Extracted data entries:
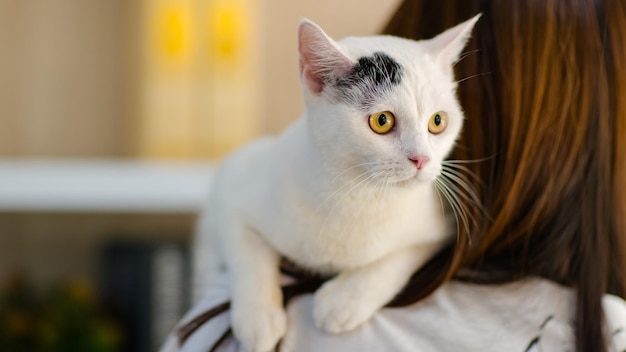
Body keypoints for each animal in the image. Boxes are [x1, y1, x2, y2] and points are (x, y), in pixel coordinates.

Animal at [195, 15, 478, 352]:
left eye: (438, 121)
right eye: (382, 121)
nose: (421, 159)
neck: (359, 194)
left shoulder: (440, 227)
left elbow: (399, 258)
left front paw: (344, 301)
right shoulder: (233, 190)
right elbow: (247, 254)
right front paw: (258, 320)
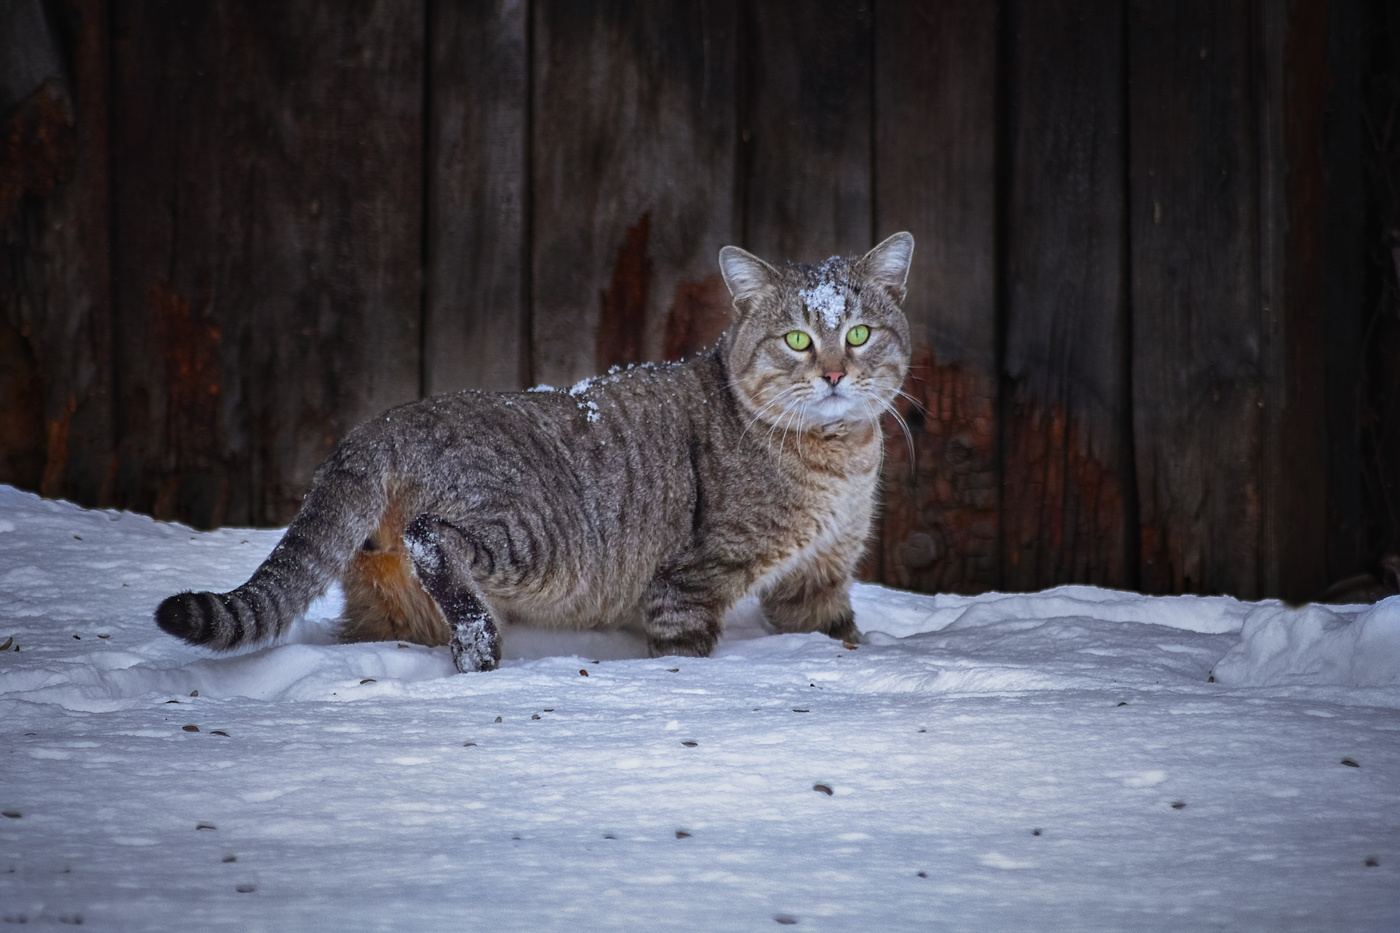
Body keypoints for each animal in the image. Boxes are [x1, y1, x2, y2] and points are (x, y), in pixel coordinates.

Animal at [156, 231, 918, 669]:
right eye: (796, 340)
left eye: (857, 334)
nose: (833, 374)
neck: (841, 457)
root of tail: (385, 420)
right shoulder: (692, 579)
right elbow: (683, 654)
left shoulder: (818, 578)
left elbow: (841, 634)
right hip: (538, 540)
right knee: (434, 538)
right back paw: (477, 639)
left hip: (387, 601)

The problem: Reproduce the data word for word without its images.

Exercise response:
Body keypoints for each animal in the image. Boxes are [x1, y1, x2, y2] and points are (x, y), in pixel coordinates.

Animal at [195, 15, 478, 352]:
left eye: (438, 121)
right eye: (382, 121)
nose: (421, 159)
neck: (359, 194)
left shoulder: (440, 227)
left elbow: (399, 258)
left front paw: (344, 301)
right shoulder: (233, 190)
right elbow: (247, 254)
right front paw: (258, 320)
Body keypoints for each animal in the image. Boxes are [x1, y1, x2, y2] and points are (x, y), in pixel coordinates.

Animal at [156, 231, 918, 669]:
right eye: (796, 340)
left eye: (857, 334)
nose: (833, 374)
neck: (841, 457)
root of tail: (385, 420)
right shoulder: (692, 579)
right elbow: (683, 654)
left shoulder: (818, 578)
left elbow: (841, 634)
right hip: (538, 540)
right knee: (434, 538)
right back paw: (477, 639)
left hip: (387, 601)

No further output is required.